[D] Papers with no code
Viral post exposes empty GitHub repos and unreproducible SOTA claims in top-tier AI research.
A viral discussion on Reddit's Machine Learning community is exposing a critical flaw in modern AI research: the widespread acceptance of papers at major conferences without accompanying code. The post, titled 'Papers with no code,' argues that this practice makes it impossible to verify groundbreaking claims, especially for expensive models that claim SOTA (state-of-the-art) performance. The author points to three major risks: entirely fabricated results, accidental training on test data, or hidden evaluation errors.

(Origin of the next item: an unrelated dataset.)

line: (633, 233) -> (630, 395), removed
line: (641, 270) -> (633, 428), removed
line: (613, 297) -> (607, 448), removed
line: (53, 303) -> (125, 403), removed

The criticism centers on a specific example: a paper presenting a method to generate protein MSAs (Multiple Sequence Alignments) using RAG (Retrieval-Augmented Generation) at orders of magnitude faster speed than traditional software—a breakthrough that would be transformative for bioML. Despite providing a link to a GitHub repository on the OpenReview page, the repo is completely empty, and the authors have been unresponsive to requests for code or a release timeline.
This incident is framed not as an isolated case but as a symptom of a systemic problem. As training costs soar into the millions, the barrier to independent verification grows. The community is left to trust claims without the fundamental scientific principle of reproducibility. The post has sparked widespread agreement, with many researchers sharing similar frustrations about the 'publish-or-perish' culture prioritizing novel claims over robust, open science. The implication is a potential erosion of trust in published benchmarks and a slowdown in genuine progress, as researchers cannot build upon or validate supposed advancements.
- Major AI conferences are accepting papers with SOTA claims but no released code, blocking reproducibility.
- A cited protein MSA generation paper promises revolutionary RAG-based speed but links to an empty GitHub repo.
- Without code, the community cannot check for fabricated results, test data contamination, or methodological errors in expensive-to-train models.
Why It Matters
This undermines scientific progress, wastes research resources, and erodes trust in published AI breakthroughs that others cannot verify or build upon.